Staying asleep through the night. 
When I wake up to go to the bathroom in the middle of the night she wakes up and is active/verbal for an hour (around 1am)
Humping. she loves to hump my husbands legs at night before bed. Is this is an energy thing? 
We would love some help from the experts on how to mitigate the above?


----------



## ShamaMama (Jul 27, 2015)

From ShamaPapa:

Shama found her "voice" when she turned two (she is now five). We continue to work with her to control the barking, but she only tends to bark in response to other dogs in the neighborhood or to any animals, usually on TV. It is a process and you have to continually work on it. We just started a new class with her to help with the barking.

The evening seems to be the "witching hour" for havanese. Shama usually goes berserk after dinner, rolling around on her chair, throwing her toys everywhere, and running zoomies. Others will probably chime in on this with more experience and expertise, but I think it is common for them to go nuts at some point during the day. Sometimes more than once.

Sleeping through the night is partly because she is still young and possibly an energy thing. Shama still has occasional nights where she won't sleep. Typically I will run her in the yard or the hallway inside to give her a lot of exercise in the afternoon. This helps to wear her out and sleep. Havanese don't need a huge amount of exercise, but they do need some running and play each day. A regular walk allowing your little girl to roam to check her neighborhood "pee-mail" will help her brain and wear her down too. Sniffing is good brain engagement for dogs.

Someone else will have to address the humping. Shama has never humped anything.


----------



## Mikki (May 6, 2018)

You will Forever give Treats for Commands. There will be times you will give a Command, the dog will cooperate and not receive a treat because you don't have one. Training is a Life Long process.

You might work with a Trainer if you're wanting a quicker response to Leash Walking or Commands.

My 3-year-old female Humps occasionally. She has a couple of big toys she likes to Hump. I ignore this because she doesn't do it for long or pick it up and play Tug of War with her.

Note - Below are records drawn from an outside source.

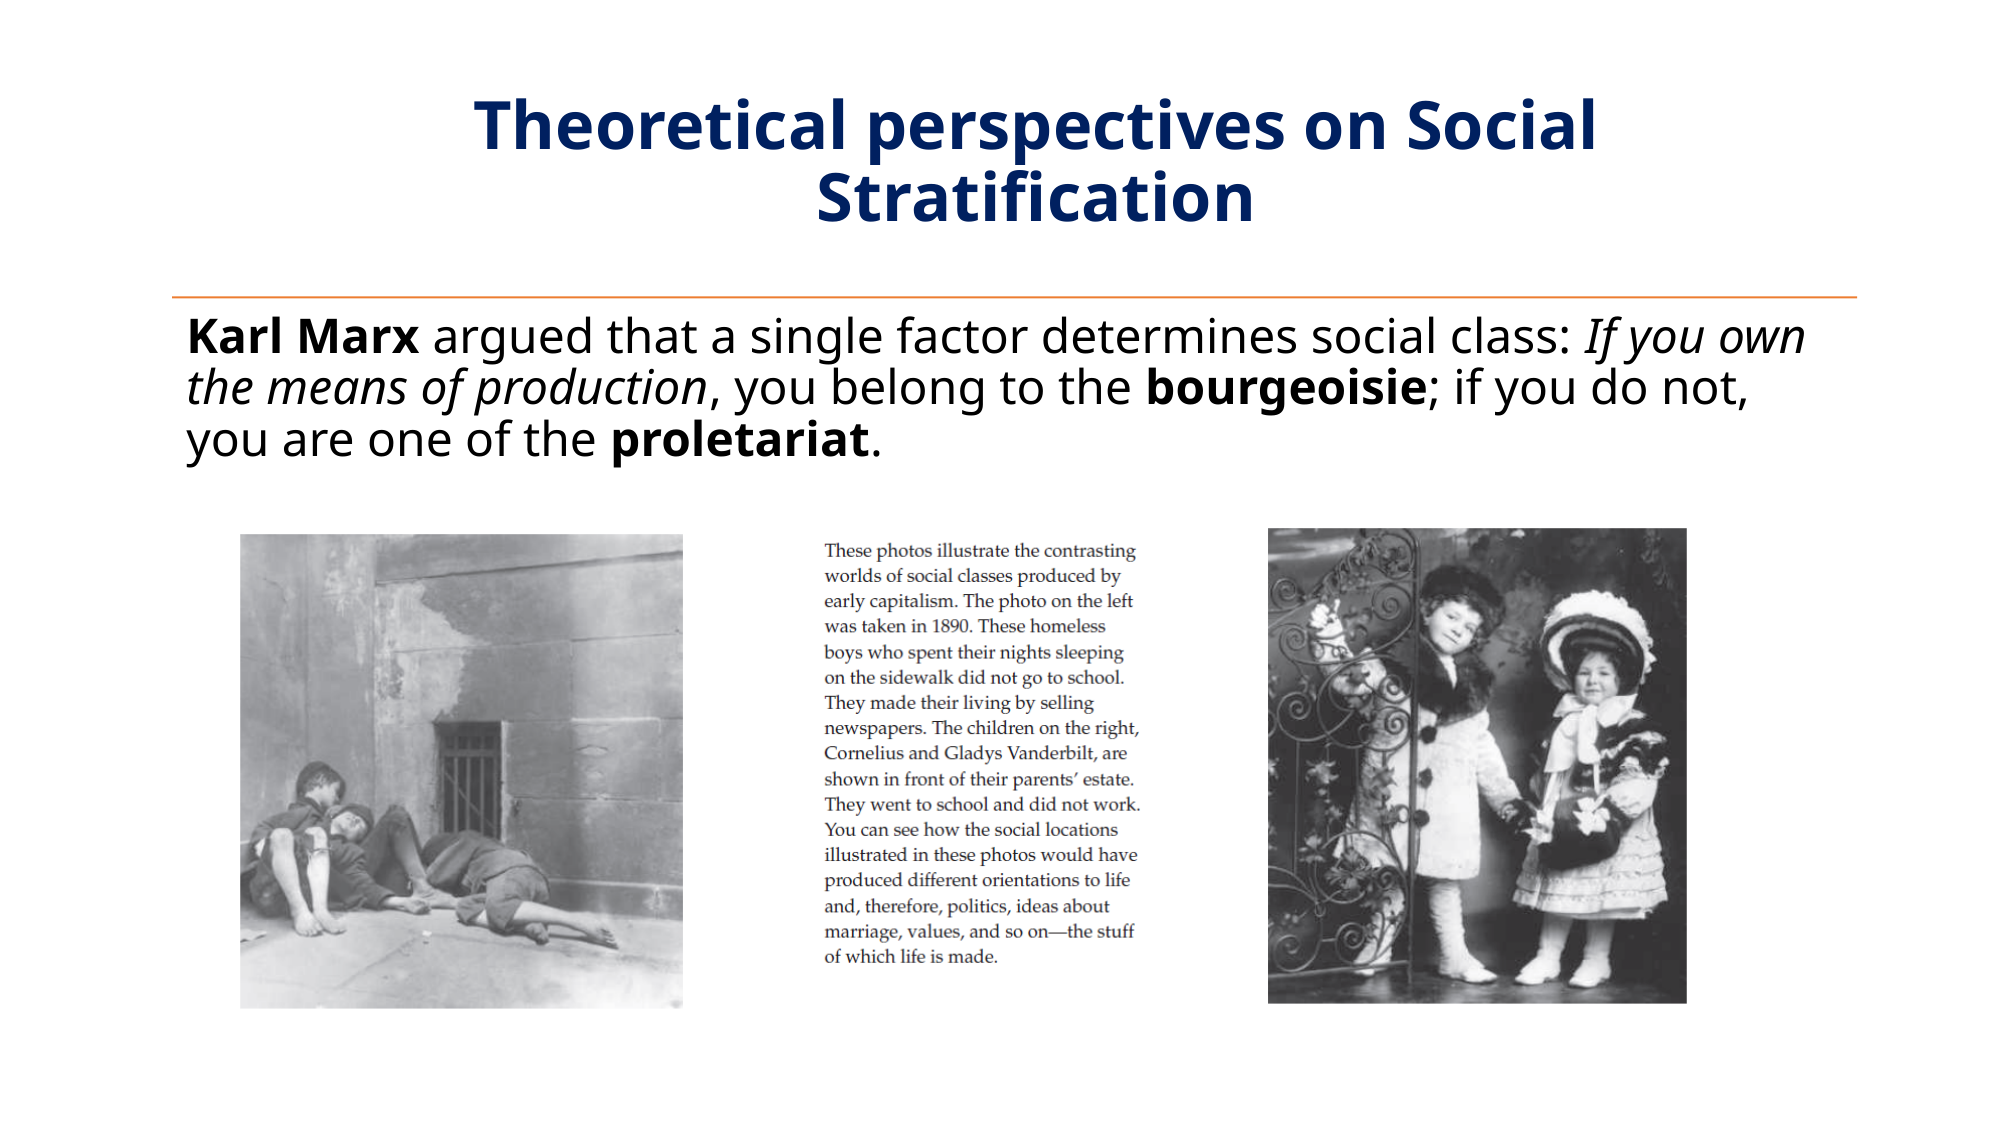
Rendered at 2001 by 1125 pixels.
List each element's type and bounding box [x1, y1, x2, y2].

picture [229, 496, 705, 1029]
list [171, 297, 1858, 491]
picture [1253, 490, 1736, 1020]
picture [790, 507, 1168, 1029]
text_box [256, 78, 1809, 249]
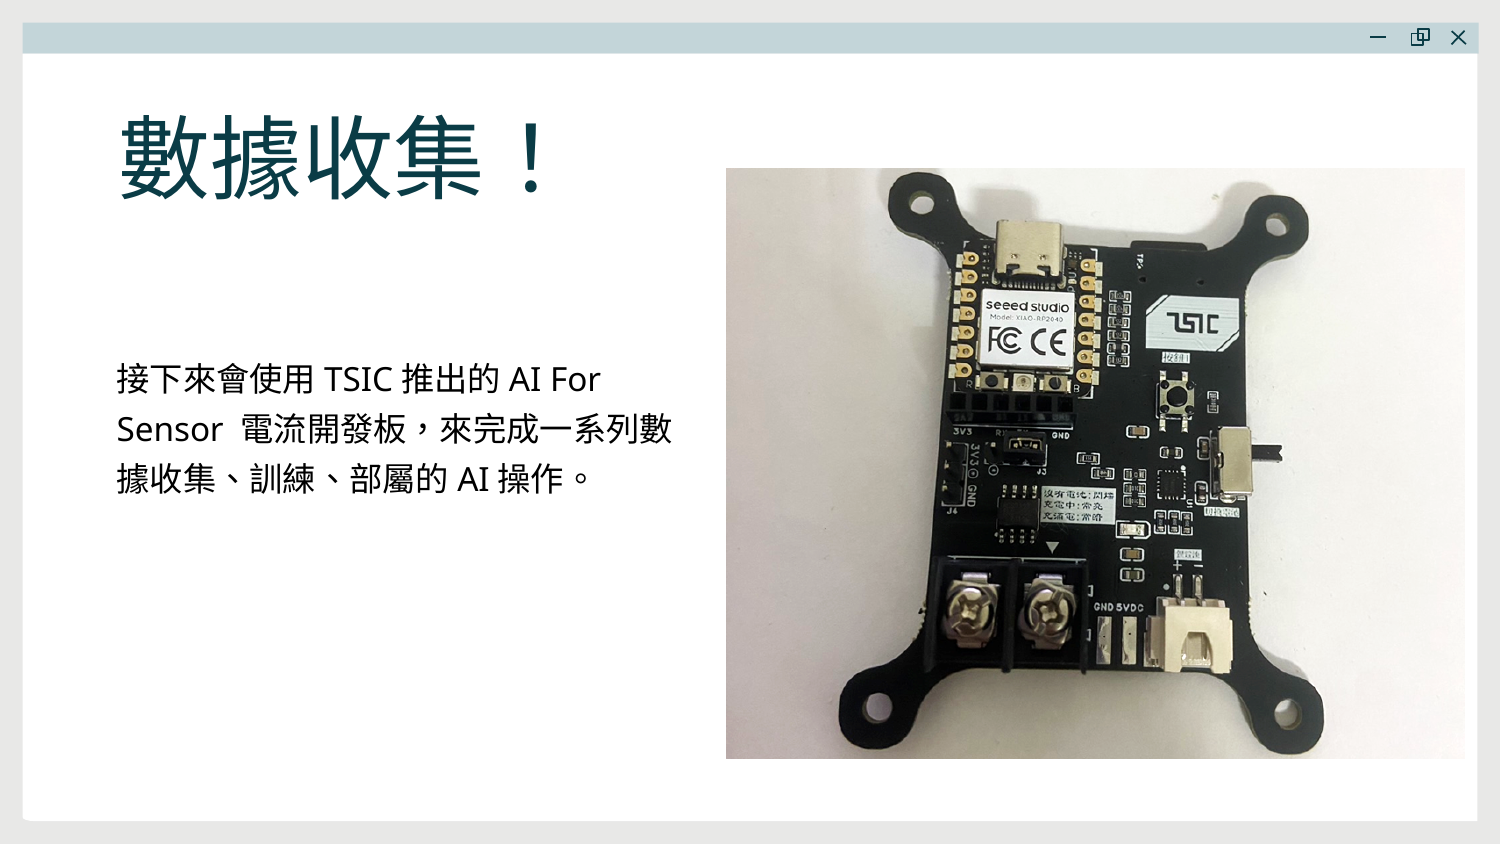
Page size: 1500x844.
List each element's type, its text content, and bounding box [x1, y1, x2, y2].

If it becomes a problem I get rid of the toy. She's never be allowed to Hump people. I would say No! Physically stop your dog and train her that is Not OK to hump peoples legs. Have your husband pick up a toy and play Tug-of-War or Fetch when she wants to interact with him.

Is your bedroom dark or do you have lights on? We sleep in a dark bedroom and Patti has never wanted to play at 1a.m. However, for a while she was getting up around 3 a.m. wanting to go outside. I tell her No! and ignore her and she learned 5:30 a.m. was the only time she was going out. Day Light Savings Time messes up everyone schedule.

If your bedroom is dark and you ignore you little one, she'll lay back down and go back to sleep. Don't encourage her.

Patti gets Zombies around 6 - 8 p.m. She'll Zoom around and want to play Tug of War or Fetch with me throwing a toy down a long hall way. After she's run like Hell to Fetch the toy and back four, five or six times Patti's usually done with the game and settles down to quietly play with another toy or gnaw on a bone.

Patti barks if someone rings the door bell. As your dog gets older and she gets use to normal, frequent noises around the home she won't bark so often. 

Your baby will eventually get use to a noises and you dogs barking in the background probably won't both her/him. Babies sleep through lots of loud noises. I wouldn't worry about the dog barking.


----------